* _TASK_
Reproduce the records with every "bounding box" swapped for "enclosing box", leaving all other text unchanged.

* _DATA SECTION_
——————————

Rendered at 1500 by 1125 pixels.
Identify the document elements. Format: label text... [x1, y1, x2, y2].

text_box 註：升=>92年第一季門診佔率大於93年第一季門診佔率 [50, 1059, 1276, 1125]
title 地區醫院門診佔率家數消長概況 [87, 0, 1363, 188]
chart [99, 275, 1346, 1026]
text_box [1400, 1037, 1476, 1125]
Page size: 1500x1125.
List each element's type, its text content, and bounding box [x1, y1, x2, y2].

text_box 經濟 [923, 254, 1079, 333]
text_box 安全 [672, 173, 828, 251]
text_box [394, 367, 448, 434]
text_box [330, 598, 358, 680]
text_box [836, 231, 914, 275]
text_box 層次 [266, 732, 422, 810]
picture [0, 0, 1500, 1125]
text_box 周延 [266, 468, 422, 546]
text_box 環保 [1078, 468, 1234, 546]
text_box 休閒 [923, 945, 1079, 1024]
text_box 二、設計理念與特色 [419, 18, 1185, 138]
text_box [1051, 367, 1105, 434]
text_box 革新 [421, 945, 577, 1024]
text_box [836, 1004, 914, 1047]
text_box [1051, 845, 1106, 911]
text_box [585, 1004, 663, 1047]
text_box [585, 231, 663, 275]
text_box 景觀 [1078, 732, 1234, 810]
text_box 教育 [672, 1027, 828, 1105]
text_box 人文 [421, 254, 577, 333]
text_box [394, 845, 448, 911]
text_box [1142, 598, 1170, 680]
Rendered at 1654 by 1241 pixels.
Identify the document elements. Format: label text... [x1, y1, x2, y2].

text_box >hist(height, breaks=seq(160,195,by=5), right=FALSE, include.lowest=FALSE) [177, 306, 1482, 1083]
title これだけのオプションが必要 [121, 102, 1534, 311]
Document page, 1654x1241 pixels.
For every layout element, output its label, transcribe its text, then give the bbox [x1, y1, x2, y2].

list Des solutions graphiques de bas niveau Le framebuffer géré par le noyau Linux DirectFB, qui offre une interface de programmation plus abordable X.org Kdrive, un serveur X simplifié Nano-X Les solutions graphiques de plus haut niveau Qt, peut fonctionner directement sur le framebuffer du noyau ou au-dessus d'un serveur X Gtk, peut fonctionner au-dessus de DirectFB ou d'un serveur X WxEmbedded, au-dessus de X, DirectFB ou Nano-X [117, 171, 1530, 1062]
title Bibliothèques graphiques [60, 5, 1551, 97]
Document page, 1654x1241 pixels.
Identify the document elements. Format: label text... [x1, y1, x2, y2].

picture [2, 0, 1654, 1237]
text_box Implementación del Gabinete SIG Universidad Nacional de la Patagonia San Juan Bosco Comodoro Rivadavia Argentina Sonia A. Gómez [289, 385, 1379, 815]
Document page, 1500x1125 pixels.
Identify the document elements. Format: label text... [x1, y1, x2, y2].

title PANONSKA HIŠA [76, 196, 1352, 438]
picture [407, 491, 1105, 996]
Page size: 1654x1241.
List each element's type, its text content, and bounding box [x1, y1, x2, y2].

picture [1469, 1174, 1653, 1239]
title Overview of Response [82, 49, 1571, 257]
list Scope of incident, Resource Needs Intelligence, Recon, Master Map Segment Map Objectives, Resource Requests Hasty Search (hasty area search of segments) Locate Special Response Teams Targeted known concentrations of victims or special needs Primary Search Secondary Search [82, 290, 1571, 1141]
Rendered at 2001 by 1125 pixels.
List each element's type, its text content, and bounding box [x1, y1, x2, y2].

——————————

* _SOLUTION BELOW_
Rendered at 1500 by 1125 pixels.
Identify the document elements. Format: label text... [x1, y1, x2, y2].

text_box 註：升=>92年第一季門診佔率大於93年第一季門診佔率 [50, 1059, 1276, 1125]
title 地區醫院門診佔率家數消長概況 [87, 0, 1363, 188]
chart [99, 275, 1346, 1026]
text_box [1400, 1037, 1476, 1125]
Page size: 1500x1125.
List each element's type, its text content, and enclosing box [x1, y1, x2, y2].

text_box 經濟 [923, 254, 1079, 333]
text_box 安全 [672, 173, 828, 251]
text_box [394, 367, 448, 434]
text_box [330, 598, 358, 680]
text_box [836, 231, 914, 275]
text_box 層次 [266, 732, 422, 810]
picture [0, 0, 1500, 1125]
text_box 周延 [266, 468, 422, 546]
text_box 環保 [1078, 468, 1234, 546]
text_box 休閒 [923, 945, 1079, 1024]
text_box 二、設計理念與特色 [419, 18, 1185, 138]
text_box [1051, 367, 1105, 434]
text_box 革新 [421, 945, 577, 1024]
text_box [836, 1004, 914, 1047]
text_box [1051, 845, 1106, 911]
text_box [585, 1004, 663, 1047]
text_box [585, 231, 663, 275]
text_box 景觀 [1078, 732, 1234, 810]
text_box 教育 [672, 1027, 828, 1105]
text_box 人文 [421, 254, 577, 333]
text_box [394, 845, 448, 911]
text_box [1142, 598, 1170, 680]
Rendered at 1654 by 1241 pixels.
Identify the document elements. Format: label text... [x1, y1, x2, y2].

text_box >hist(height, breaks=seq(160,195,by=5), right=FALSE, include.lowest=FALSE) [177, 306, 1482, 1083]
title これだけのオプションが必要 [121, 102, 1534, 311]
Document page, 1654x1241 pixels.
For every layout element, output its label, transcribe its text, then give the bbox [x1, y1, x2, y2].

list Des solutions graphiques de bas niveau Le framebuffer géré par le noyau Linux DirectFB, qui offre une interface de programmation plus abordable X.org Kdrive, un serveur X simplifié Nano-X Les solutions graphiques de plus haut niveau Qt, peut fonctionner directement sur le framebuffer du noyau ou au-dessus d'un serveur X Gtk, peut fonctionner au-dessus de DirectFB ou d'un serveur X WxEmbedded, au-dessus de X, DirectFB ou Nano-X [117, 171, 1530, 1062]
title Bibliothèques graphiques [60, 5, 1551, 97]
Document page, 1654x1241 pixels.
Identify the document elements. Format: label text... [x1, y1, x2, y2].

picture [2, 0, 1654, 1237]
text_box Implementación del Gabinete SIG Universidad Nacional de la Patagonia San Juan Bosco Comodoro Rivadavia Argentina Sonia A. Gómez [289, 385, 1379, 815]
Document page, 1500x1125 pixels.
Identify the document elements. Format: label text... [x1, y1, x2, y2].

title PANONSKA HIŠA [76, 196, 1352, 438]
picture [407, 491, 1105, 996]
Page size: 1654x1241.
List each element's type, its text content, and enclosing box [x1, y1, x2, y2].

picture [1469, 1174, 1653, 1239]
title Overview of Response [82, 49, 1571, 257]
list Scope of incident, Resource Needs Intelligence, Recon, Master Map Segment Map Objectives, Resource Requests Hasty Search (hasty area search of segments) Locate Special Response Teams Targeted known concentrations of victims or special needs Primary Search Secondary Search [82, 290, 1571, 1141]
Rendered at 2001 by 1125 pixels.
List each element's type, its text content, and enclosing box [x1, y1, x2, y2].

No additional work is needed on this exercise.